Marriage season is fast approaching and there are tons of things I could say and talk about to help people suffering from cold feet. But as i kept typing, i kept thinking about what I wanted my upcoming marriage to be like.
People have tried to talk me out of getting married next month, they’ve tried to make sure i’m ready for the big day and for the rest of my life with one person. It started making me think, “is anyone ever ready for anything?”
I think this best things in life, you won’t be ready for. To be ready is to stay in the norm and I am not a fan of that. To be free and willing is to trust God.
Am i ready to be married?
the answer is no.
Will i be ready to have children one day?
Will i be able to watch them walk down the aisle to the person of their dreams?
But those things I listed above can serve as the most rewarding. Let me go further into this before you start thinking, “why is she getting married if she isn’t ready?’
Marriage, in this bible belt that I live in, is normal. I am not normal. I did not have my wedding planned out from the time i was 7. I did however have my career planned. I would line up my Barbies with a dry erase board and as them how they were feeling. (no joke, ask my cousin.) So this wedding planning is uneasy territory for me. I’ve had to rearrange my plans in my head to plan a wedding that i have no clue how to. The norm for me would be to travel in solitude or focus on my psychologist career. Now i have to share that passion with someone and that’s scary. We could be more financially ready, more mentally ready, but what is even better is that i am ready for someone to come along for the ride. I am ready to spend my life with someone who hasn’t left my side since the day he walked in it 5 years ago.

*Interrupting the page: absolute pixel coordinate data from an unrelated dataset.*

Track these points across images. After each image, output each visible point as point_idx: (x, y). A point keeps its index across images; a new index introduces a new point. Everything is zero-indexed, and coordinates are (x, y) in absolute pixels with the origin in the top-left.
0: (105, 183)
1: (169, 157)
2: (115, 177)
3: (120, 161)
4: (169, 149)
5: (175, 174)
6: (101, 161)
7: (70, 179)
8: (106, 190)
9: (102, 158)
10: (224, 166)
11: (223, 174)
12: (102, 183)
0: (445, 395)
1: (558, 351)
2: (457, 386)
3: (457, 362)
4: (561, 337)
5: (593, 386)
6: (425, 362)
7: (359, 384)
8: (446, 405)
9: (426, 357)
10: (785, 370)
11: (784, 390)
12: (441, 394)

Michael and I have taken some time a part in the past and even then, he would have done anything for me. I get the age old question that, “well it didn’t work the first time…” the thing about that is i wasn’t ready to be a wife. I wanted more from him then i was willing to give in return. How did this change? Why am i different now? Read Proverbs 31. I read that and it was like God spoke and said, “you have prayed and prayed that Michael be the man you need as husband but you are NOT the wife he needs.” So i changed. I started praying that God would make me into the wife that Michael or whomever i marry needs and deserves. My life changed drastically. I saw God work in ways that i haven’t seen him do so before. I will pray that prayer every day and as long as i am praying that, i will never have to worry if Michael will be the husband i need, because God has that covered.
My uncle (who is marrying us, cool right?) told Michael and myself that if we have anything we need to get out in the open, now is the time to do it before we say the “i dos”. People have told me their marriage horror stories and how it failed and what not to do. I hope that in thirty years, i won’t give someone that advice and I will tell he or she that marriage is the greatest gift on the planet. I want to compare it to my salvation.

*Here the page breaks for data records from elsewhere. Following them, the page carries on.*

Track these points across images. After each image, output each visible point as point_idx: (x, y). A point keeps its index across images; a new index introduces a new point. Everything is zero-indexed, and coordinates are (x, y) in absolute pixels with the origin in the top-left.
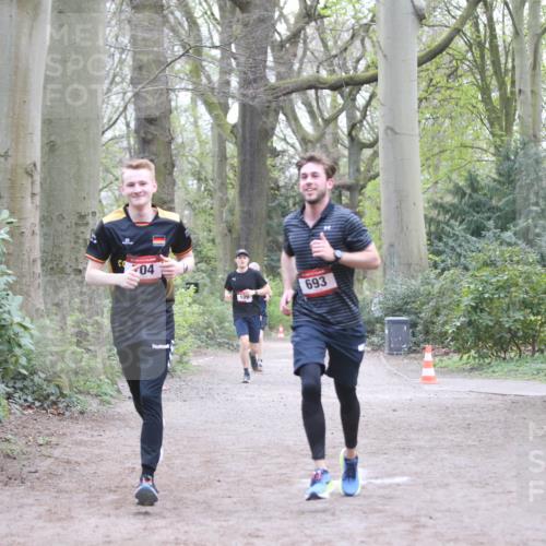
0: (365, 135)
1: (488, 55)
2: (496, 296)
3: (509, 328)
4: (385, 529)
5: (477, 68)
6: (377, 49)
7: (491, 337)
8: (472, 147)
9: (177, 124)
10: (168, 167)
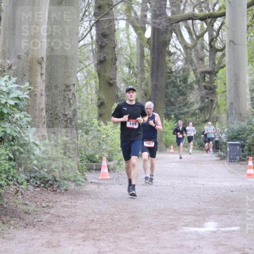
0: (218, 45)
9: (118, 38)
10: (113, 60)
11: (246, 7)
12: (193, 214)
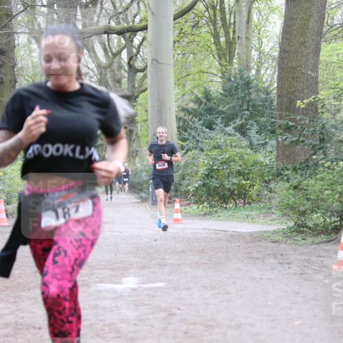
0: (139, 64)
1: (218, 13)
2: (221, 168)
3: (229, 189)
4: (149, 316)
5: (212, 22)
6: (147, 9)
7: (218, 194)
8: (207, 73)
9: (18, 55)
10: (13, 82)
11: (172, 18)
12: (110, 267)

I know salvation is a lot different from marriage. Marriage can not get you into heaven unlike salvation, but bare with me as I talk about this. I got saved at a young age at a body building competition at Christ Fellowship (i know, not a normal salvation story) but i got saved nonetheless. There are days when i fail Jesus miserably. But, the great thing about that is i will never be unsaved. I know that i will never lose my salvation and no matter how upset i make Jesus because i am born again in him. In my marriage, I will fail Michael and he will fail me because we are human. But as much as we will fail each other, we will never have to go back to the day where we are single sinners again. I will never have to go back to the day where I don’t know Jesus and (Lord willing) I will never have to go back to the day before i’m married. I have a partner in my eternal life and a partner here on earth.

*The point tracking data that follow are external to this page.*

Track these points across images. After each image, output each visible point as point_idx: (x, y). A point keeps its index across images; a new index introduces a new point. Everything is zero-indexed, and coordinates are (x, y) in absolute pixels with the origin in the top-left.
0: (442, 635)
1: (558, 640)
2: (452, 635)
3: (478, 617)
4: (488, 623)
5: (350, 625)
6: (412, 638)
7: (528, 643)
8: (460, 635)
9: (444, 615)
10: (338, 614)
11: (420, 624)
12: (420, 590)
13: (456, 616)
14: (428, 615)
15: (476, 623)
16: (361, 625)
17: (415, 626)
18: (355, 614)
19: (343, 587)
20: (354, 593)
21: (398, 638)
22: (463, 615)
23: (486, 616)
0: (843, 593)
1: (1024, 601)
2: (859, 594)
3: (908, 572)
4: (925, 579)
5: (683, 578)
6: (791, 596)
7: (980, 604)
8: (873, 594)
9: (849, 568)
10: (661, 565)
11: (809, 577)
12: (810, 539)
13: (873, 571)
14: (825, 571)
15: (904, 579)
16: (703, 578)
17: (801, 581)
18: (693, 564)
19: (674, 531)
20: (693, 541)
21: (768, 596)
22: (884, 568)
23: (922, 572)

The best advice i could give someone is consider your marriage like you do your salvation. Strive to please the other person, learn from your mistakes and ask forgiveness for your faults. God forgives me everyday when I am so underserving and I hope I have a marriage that offers forgiveness and purity and hope that no matter what happens, we will never have to go back before that day we said our vows. God doesn’t ditch me when i treat him horrible and i want to reflect that kind of love to my husband when he doesn’t live up to par and i pray he does the same for me. God protects his children, just as you should protect your marriage and spouse. Always, always, protect what you love.